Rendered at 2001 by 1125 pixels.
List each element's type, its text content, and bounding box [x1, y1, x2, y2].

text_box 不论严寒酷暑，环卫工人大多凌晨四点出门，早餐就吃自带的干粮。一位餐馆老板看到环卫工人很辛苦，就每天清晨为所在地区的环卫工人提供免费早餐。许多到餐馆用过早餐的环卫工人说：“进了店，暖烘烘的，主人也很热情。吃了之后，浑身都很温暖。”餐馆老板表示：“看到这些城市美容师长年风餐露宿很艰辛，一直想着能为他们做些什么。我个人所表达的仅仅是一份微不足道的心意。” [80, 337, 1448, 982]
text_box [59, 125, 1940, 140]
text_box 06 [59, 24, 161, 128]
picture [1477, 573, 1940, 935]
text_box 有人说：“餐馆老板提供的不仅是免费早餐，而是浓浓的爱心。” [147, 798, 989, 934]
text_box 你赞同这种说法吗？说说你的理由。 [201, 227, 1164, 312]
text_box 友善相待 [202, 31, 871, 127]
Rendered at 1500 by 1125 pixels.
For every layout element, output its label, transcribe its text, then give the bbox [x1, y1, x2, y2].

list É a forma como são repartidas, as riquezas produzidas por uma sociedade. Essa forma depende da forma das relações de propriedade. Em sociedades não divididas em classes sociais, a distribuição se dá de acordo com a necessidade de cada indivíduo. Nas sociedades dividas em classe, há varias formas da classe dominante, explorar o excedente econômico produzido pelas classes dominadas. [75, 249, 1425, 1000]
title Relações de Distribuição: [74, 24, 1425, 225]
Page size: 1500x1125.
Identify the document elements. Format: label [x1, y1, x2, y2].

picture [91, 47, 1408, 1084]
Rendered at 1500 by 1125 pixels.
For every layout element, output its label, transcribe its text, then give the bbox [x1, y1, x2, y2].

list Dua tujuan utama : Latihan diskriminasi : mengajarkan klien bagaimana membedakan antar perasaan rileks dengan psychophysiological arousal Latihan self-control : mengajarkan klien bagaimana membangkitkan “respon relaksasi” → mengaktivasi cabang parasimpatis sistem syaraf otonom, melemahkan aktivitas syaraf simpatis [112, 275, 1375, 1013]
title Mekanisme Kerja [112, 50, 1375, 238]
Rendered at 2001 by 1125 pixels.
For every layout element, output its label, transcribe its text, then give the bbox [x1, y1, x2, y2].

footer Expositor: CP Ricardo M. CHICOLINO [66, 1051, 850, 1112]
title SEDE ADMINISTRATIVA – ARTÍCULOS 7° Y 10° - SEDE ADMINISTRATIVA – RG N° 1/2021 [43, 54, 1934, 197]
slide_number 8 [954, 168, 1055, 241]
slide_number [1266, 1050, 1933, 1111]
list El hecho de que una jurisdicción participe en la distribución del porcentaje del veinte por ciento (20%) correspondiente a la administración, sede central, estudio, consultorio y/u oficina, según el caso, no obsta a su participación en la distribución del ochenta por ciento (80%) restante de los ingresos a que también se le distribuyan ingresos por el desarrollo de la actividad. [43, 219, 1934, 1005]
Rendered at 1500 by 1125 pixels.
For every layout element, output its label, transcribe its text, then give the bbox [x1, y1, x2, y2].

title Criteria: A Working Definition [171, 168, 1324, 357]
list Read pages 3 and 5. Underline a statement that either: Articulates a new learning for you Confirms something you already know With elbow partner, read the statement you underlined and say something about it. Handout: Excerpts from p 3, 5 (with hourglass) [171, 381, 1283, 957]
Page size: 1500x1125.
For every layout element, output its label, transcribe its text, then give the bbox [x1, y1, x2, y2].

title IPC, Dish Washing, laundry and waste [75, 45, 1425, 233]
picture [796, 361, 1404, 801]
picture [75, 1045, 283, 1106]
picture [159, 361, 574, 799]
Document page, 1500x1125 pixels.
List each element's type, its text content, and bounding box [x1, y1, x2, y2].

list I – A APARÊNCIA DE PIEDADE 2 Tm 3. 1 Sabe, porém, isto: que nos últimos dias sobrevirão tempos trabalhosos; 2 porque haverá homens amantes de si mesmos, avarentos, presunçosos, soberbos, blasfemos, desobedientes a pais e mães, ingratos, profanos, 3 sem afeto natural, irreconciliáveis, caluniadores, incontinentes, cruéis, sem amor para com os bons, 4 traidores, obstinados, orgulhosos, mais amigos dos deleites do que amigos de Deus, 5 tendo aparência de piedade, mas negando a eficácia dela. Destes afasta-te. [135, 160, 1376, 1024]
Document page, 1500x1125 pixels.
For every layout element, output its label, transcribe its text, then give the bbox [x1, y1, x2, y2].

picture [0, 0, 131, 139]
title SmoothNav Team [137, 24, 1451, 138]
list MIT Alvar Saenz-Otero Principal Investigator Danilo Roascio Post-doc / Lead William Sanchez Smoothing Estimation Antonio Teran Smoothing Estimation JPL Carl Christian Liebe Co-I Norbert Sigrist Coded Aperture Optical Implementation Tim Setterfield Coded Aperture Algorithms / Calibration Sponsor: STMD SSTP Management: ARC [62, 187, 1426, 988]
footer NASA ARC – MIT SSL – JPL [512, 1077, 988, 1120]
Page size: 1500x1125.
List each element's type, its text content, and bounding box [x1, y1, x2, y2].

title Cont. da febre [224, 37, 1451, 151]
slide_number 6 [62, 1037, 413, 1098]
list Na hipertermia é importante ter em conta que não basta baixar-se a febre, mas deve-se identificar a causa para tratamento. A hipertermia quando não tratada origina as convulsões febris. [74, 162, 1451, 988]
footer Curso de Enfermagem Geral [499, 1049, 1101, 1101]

TASK INSTRUCTIONS ->
Send back all of the material exactly as given.

THE COMPLETED TASK ->
Rendered at 2001 by 1125 pixels.
List each element's type, its text content, and bounding box [x1, y1, x2, y2].

text_box 不论严寒酷暑，环卫工人大多凌晨四点出门，早餐就吃自带的干粮。一位餐馆老板看到环卫工人很辛苦，就每天清晨为所在地区的环卫工人提供免费早餐。许多到餐馆用过早餐的环卫工人说：“进了店，暖烘烘的，主人也很热情。吃了之后，浑身都很温暖。”餐馆老板表示：“看到这些城市美容师长年风餐露宿很艰辛，一直想着能为他们做些什么。我个人所表达的仅仅是一份微不足道的心意。” [80, 337, 1448, 982]
text_box [59, 125, 1940, 140]
text_box 06 [59, 24, 161, 128]
picture [1477, 573, 1940, 935]
text_box 有人说：“餐馆老板提供的不仅是免费早餐，而是浓浓的爱心。” [147, 798, 989, 934]
text_box 你赞同这种说法吗？说说你的理由。 [201, 227, 1164, 312]
text_box 友善相待 [202, 31, 871, 127]
Rendered at 1500 by 1125 pixels.
For every layout element, output its label, transcribe its text, then give the bbox [x1, y1, x2, y2].

list É a forma como são repartidas, as riquezas produzidas por uma sociedade. Essa forma depende da forma das relações de propriedade. Em sociedades não divididas em classes sociais, a distribuição se dá de acordo com a necessidade de cada indivíduo. Nas sociedades dividas em classe, há varias formas da classe dominante, explorar o excedente econômico produzido pelas classes dominadas. [75, 249, 1425, 1000]
title Relações de Distribuição: [74, 24, 1425, 225]
Page size: 1500x1125.
Identify the document elements. Format: label [x1, y1, x2, y2].

picture [91, 47, 1408, 1084]
Rendered at 1500 by 1125 pixels.
For every layout element, output its label, transcribe its text, then give the bbox [x1, y1, x2, y2].

list Dua tujuan utama : Latihan diskriminasi : mengajarkan klien bagaimana membedakan antar perasaan rileks dengan psychophysiological arousal Latihan self-control : mengajarkan klien bagaimana membangkitkan “respon relaksasi” → mengaktivasi cabang parasimpatis sistem syaraf otonom, melemahkan aktivitas syaraf simpatis [112, 275, 1375, 1013]
title Mekanisme Kerja [112, 50, 1375, 238]
Rendered at 2001 by 1125 pixels.
For every layout element, output its label, transcribe its text, then give the bbox [x1, y1, x2, y2].

footer Expositor: CP Ricardo M. CHICOLINO [66, 1051, 850, 1112]
title SEDE ADMINISTRATIVA – ARTÍCULOS 7° Y 10° - SEDE ADMINISTRATIVA – RG N° 1/2021 [43, 54, 1934, 197]
slide_number 8 [954, 168, 1055, 241]
slide_number [1266, 1050, 1933, 1111]
list El hecho de que una jurisdicción participe en la distribución del porcentaje del veinte por ciento (20%) correspondiente a la administración, sede central, estudio, consultorio y/u oficina, según el caso, no obsta a su participación en la distribución del ochenta por ciento (80%) restante de los ingresos a que también se le distribuyan ingresos por el desarrollo de la actividad. [43, 219, 1934, 1005]
Rendered at 1500 by 1125 pixels.
For every layout element, output its label, transcribe its text, then give the bbox [x1, y1, x2, y2].

title Criteria: A Working Definition [171, 168, 1324, 357]
list Read pages 3 and 5. Underline a statement that either: Articulates a new learning for you Confirms something you already know With elbow partner, read the statement you underlined and say something about it. Handout: Excerpts from p 3, 5 (with hourglass) [171, 381, 1283, 957]
Page size: 1500x1125.
For every layout element, output its label, transcribe its text, then give the bbox [x1, y1, x2, y2].

title IPC, Dish Washing, laundry and waste [75, 45, 1425, 233]
picture [796, 361, 1404, 801]
picture [75, 1045, 283, 1106]
picture [159, 361, 574, 799]
Document page, 1500x1125 pixels.
List each element's type, its text content, and bounding box [x1, y1, x2, y2].

list I – A APARÊNCIA DE PIEDADE 2 Tm 3. 1 Sabe, porém, isto: que nos últimos dias sobrevirão tempos trabalhosos; 2 porque haverá homens amantes de si mesmos, avarentos, presunçosos, soberbos, blasfemos, desobedientes a pais e mães, ingratos, profanos, 3 sem afeto natural, irreconciliáveis, caluniadores, incontinentes, cruéis, sem amor para com os bons, 4 traidores, obstinados, orgulhosos, mais amigos dos deleites do que amigos de Deus, 5 tendo aparência de piedade, mas negando a eficácia dela. Destes afasta-te. [135, 160, 1376, 1024]
Document page, 1500x1125 pixels.
For every layout element, output its label, transcribe its text, then give the bbox [x1, y1, x2, y2].

picture [0, 0, 131, 139]
title SmoothNav Team [137, 24, 1451, 138]
list MIT Alvar Saenz-Otero Principal Investigator Danilo Roascio Post-doc / Lead William Sanchez Smoothing Estimation Antonio Teran Smoothing Estimation JPL Carl Christian Liebe Co-I Norbert Sigrist Coded Aperture Optical Implementation Tim Setterfield Coded Aperture Algorithms / Calibration Sponsor: STMD SSTP Management: ARC [62, 187, 1426, 988]
footer NASA ARC – MIT SSL – JPL [512, 1077, 988, 1120]
Page size: 1500x1125.
List each element's type, its text content, and bounding box [x1, y1, x2, y2].

title Cont. da febre [224, 37, 1451, 151]
slide_number 6 [62, 1037, 413, 1098]
list Na hipertermia é importante ter em conta que não basta baixar-se a febre, mas deve-se identificar a causa para tratamento. A hipertermia quando não tratada origina as convulsões febris. [74, 162, 1451, 988]
footer Curso de Enfermagem Geral [499, 1049, 1101, 1101]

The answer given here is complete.